There is no money in being an Agent of Habitat. That does not mean that there is no value. Many people work “service jobs” while they invest in what they really want to do. There are also some of those MBAs working service jobs because there are not enough jobs available in their specialty. Even if you have a lucrative position in the market being an Agent of Habitat, with your discretionary time and money, can benefit you as an individual and through your business.
The essence of being an Agent of Habitat is making connections (interacting) with the individuals of the many species of your place. Aside from investing in the capacity to provide for yourself, and reducing the amount of money you need, this kind of networking is the best way to find opportunities for paid positions. This is not altruism. The first goal is to provide for your needs as an individual. Without that nothing else is possible. However, in being an AoH, you will get a sense of purpose and a sense of belonging that you cannot get through a dead end job in the market.
When we reach out to another human to help in this work, they will be seeing the world from one of three levels of concern.
Many of our siblings have serious concerns about how they will meet their needs as an individual. They will be willing to enter into new interactions when that results in fulfilling an individual need. Many of our siblings are working with existing organizations because of the needs that organization fulfills for them. Every individual can belong to multiple organizations and if we ask them to join a new one, it has to provide a better way to obtain what they need. There are others who have realized the failures of our separate organizations. These are your natural allies. They may be focused on a particular failure and may not have realized that it is up to us to change the pattern but they are looking for ways to end the separation.
So where do I start?
Reach out to other change seekers in your place. Permaculture groups, transition groups, environmental groups, social justice groups . . . anyone who is interested in systemic change in the world. You have the key to solving the problems that concern these groups.

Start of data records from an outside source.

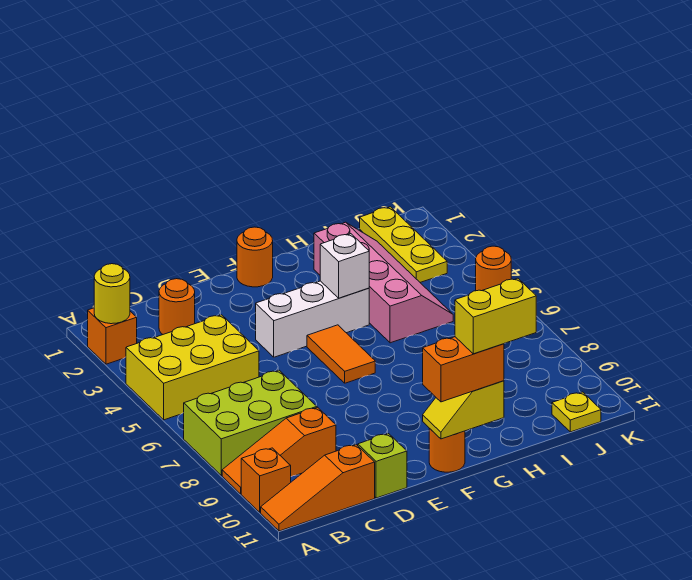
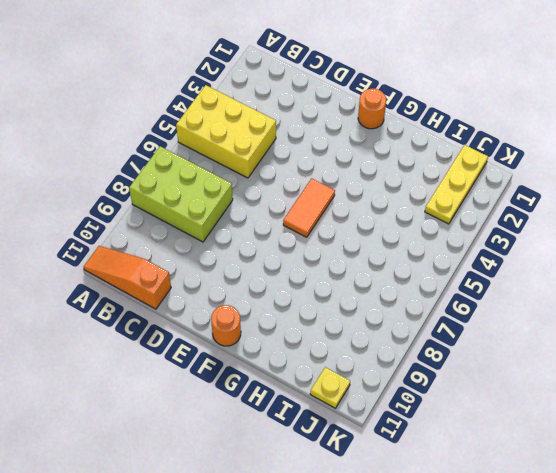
none -> orange brick A2 level 1
none -> orange slope A9:C9 level 1 top C
none -> orange brick A10 level 1

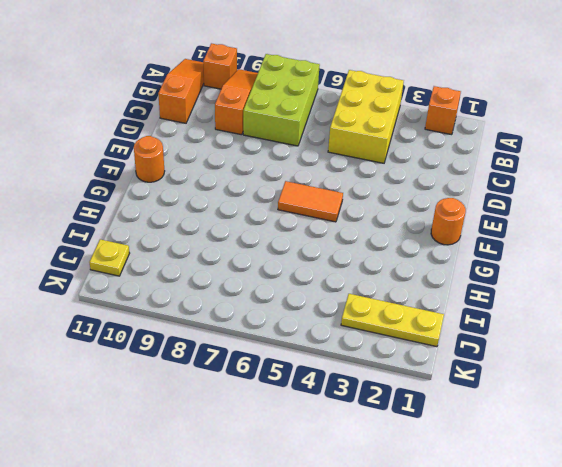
none -> orange round brick C2 level 1
none -> lime brick D11 level 1
none -> white brick E4:G4 level 1

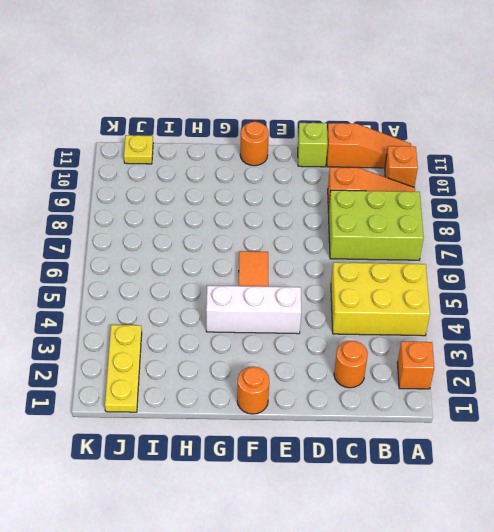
none -> pink slope H2:I5 level 1 top H
none -> orange round brick K5 level 1
none -> yellow round brick A2 level 2

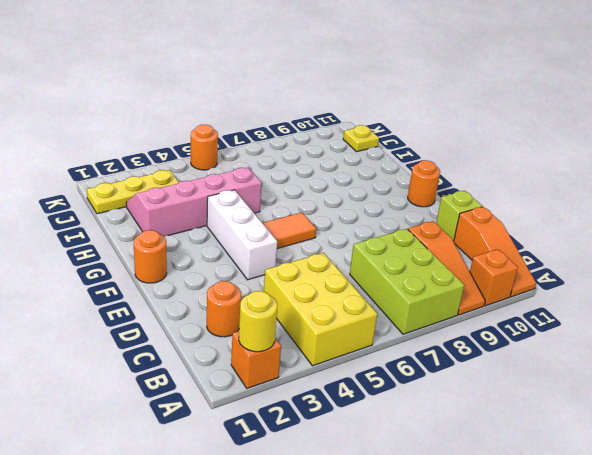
none -> yellow slope F11:G11 level 2 top G
none -> white brick G4 level 2
none -> orange brick F11:G11 level 3

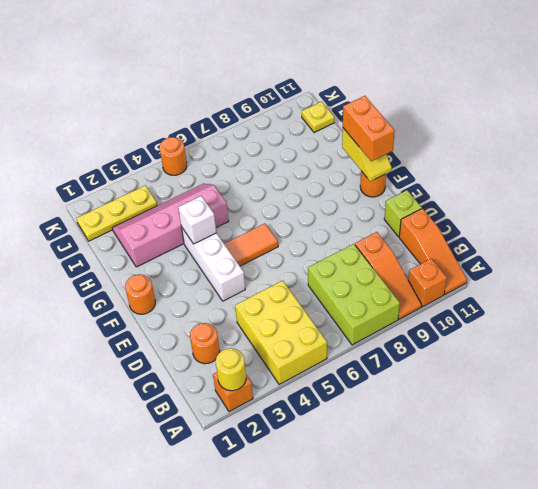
none -> yellow brick G11:H11 level 4

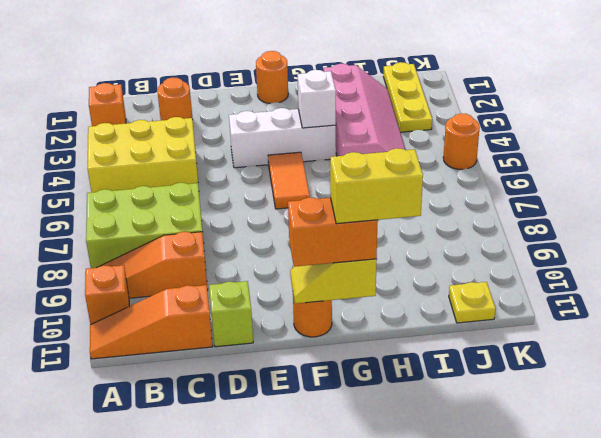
none -> yellow round brick A2 level 2

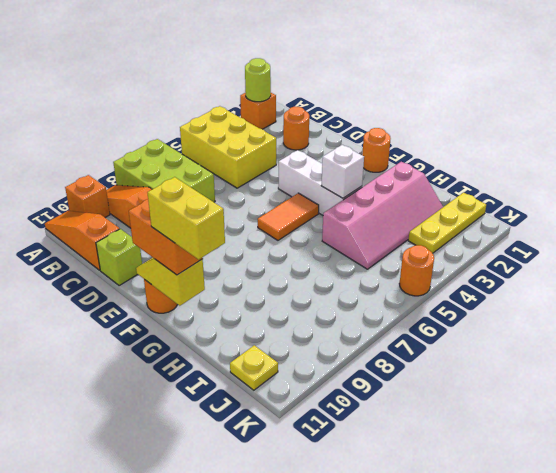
lime round brick A2 level 2 -> yellow round brick A2 level 2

Be aware of organizational imperatives. Organizations are groups of individuals . . . super organisms. When humans form an organization we create a new set of needs. These are the things the organization needs to continue in existence. Organizations are a middle pattern within habitat and bigger and often stronger than individuals. Organizations exist because they provide something of value to individuals but, if the needs of the organization conflict with the needs of the habitat, the organization can be dissolved. Dissolution is possible if the individuals who make up the organization can find a better place to fit.
Some suggestions:
When we interfere with the cycling of carbon by simplifying the system . . . we create waste . . . we begin losing carbon out of the system . . . the system runs down and the activity of simplification can be said to be “unsustainable”.
The opposite is also true. When our choices add to the complexity of the system . . . and more carbon begins to cycle within the system . . . resources begin to build up and there are more places for more individuals of the many species to participate. That makes our place more welcoming . . . more beautiful.
Bee safe neighborhoods, gardening teams and neighborhood nurseries are ways to get people involved in creating new relationships with other living things. Deep mulch gardening and integrated closed loop production systems are techniques for producing food for the human participants at a scale that cycles carbon locally. These are the programs developed through the Living Systems Institute so far. They are all based on the realization that each of us, every living thing, is a temporary pattern in the flow of nutrients through the ecosystem of our place. We have only scratched the surface of what is possible.
Future Agents of Habitat will appear as wizards
to those of us just at the beginning of this new age . . . and we need all the help we can get to make that happen.